**Fragmento del documento**
<<<<

En una reciente comparecencia ante el Comité de Supervisión de la Cámara de Representantes, Hillary Clinton manifestó su descontento con las preguntas que recibió, las cuales se desvió hacia teorías conspirativas, como los OVNIs y el conocido 'Pizzagate'. Clinton, quien participó en una sesión cerrada relacionada con la investigación del caso Jeffrey Epstein, subrayó que la audiencia no cumplió con su propósito original y lamentó la falta de transparencia, ya que había solicitado que la sesión fuera pública.

La exsecretaria de Estado expresó que la dirección que tomó el interrogatorio resultó improductiva, afirmando: "Al final, todo se ha vuelto bastante inusual porque me han empezado a preguntar sobre los ovnis y sobre una serie de cuestiones sobre el 'Pizzagate'", a lo que calificó como una de las teorías conspirativas más despreciables. Tanto ella como su esposo, el expresidente Bill Clinton, habían solicitado que la comparecencia se realizara en un formato abierto, una petición que no fue atendida por el Comité.

>>>>

Fragmentos de un conjunto de datos:
<<<<

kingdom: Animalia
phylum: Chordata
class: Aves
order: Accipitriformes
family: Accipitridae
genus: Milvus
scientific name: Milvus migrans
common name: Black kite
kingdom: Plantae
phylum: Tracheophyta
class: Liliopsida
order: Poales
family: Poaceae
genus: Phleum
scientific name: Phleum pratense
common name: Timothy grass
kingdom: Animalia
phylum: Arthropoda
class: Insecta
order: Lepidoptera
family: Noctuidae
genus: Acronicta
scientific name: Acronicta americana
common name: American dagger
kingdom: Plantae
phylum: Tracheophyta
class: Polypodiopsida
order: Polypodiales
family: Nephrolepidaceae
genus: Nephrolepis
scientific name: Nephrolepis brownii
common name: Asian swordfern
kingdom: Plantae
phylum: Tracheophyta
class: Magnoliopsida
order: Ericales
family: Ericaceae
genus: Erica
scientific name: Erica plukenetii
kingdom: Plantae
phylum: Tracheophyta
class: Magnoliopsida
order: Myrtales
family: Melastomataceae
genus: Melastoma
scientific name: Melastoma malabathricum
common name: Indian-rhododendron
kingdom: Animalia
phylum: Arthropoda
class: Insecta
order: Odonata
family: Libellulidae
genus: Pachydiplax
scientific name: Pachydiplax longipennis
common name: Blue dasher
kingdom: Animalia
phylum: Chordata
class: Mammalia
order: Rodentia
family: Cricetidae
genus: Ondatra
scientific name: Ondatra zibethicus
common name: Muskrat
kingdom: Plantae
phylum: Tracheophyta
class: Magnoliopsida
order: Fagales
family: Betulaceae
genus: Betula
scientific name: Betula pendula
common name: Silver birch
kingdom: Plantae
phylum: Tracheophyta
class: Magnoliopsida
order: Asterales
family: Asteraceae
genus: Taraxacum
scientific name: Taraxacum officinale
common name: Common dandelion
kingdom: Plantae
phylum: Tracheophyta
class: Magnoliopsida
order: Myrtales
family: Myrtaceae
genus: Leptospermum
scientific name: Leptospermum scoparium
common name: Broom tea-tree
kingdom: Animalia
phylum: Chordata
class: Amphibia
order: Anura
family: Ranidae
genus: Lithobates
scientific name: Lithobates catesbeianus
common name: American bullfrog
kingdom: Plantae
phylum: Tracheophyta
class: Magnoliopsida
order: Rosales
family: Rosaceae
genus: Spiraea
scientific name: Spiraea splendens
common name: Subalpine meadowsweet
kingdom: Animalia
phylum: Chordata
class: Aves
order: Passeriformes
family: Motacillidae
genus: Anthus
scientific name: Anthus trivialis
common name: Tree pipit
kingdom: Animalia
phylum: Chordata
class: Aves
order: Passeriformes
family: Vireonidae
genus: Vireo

>>>>

**Acción requerida 1**
En la nota sobre la comparecencia de Hillary Clinton, ¿qué formato habían pedido ella y Bill Clinton para la sesión ante el Comité?
**Acción requerida 2**
Continúa la nota sobre la comparecencia de Hillary Clinton a partir de su última oración.

**Resultado obtenido 1**
Un formato abierto, es decir, que la comparecencia fuera pública.

**Resultado obtenido 2**
Clinton defendió su relación con Epstein y Ghislaine Maxwell, asegurando que nunca se encontró con Epstein y que su conexión con Maxwell se limitaba a encuentros sociales. Además, enfatizó que los registros del Departamento de Justicia no contenían pruebas que involucraran a Bill Clinton en los crímenes de Epstein. Finalmente, reafirmó que no volverá a comparecer ante el Comité, destacando la necesidad de mayor transparencia en estos procesos y agradeciendo al presidente del Comité, James Comer, por las preguntas pertinentes que se realizaron durante la audiencia.